**Your task**: Copy the items word for word, from the line containing "class: Magnoliopsida" through the end of the items.

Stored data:
※
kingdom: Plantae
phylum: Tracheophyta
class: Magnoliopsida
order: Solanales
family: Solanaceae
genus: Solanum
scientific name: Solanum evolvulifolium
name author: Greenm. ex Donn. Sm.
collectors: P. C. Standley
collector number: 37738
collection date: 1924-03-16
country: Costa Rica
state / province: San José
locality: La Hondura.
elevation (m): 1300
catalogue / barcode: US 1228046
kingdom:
※
**Answer to this exercise**:
class: Magnoliopsida
order: Solanales
family: Solanaceae
genus: Solanum
scientific name: Solanum evolvulifolium
name author: Greenm. ex Donn. Sm.
collectors: P. C. Standley
collector number: 37738
collection date: 1924-03-16
country: Costa Rica
state / province: San José
locality: La Hondura.
elevation (m): 1300
catalogue / barcode: US 1228046
kingdom:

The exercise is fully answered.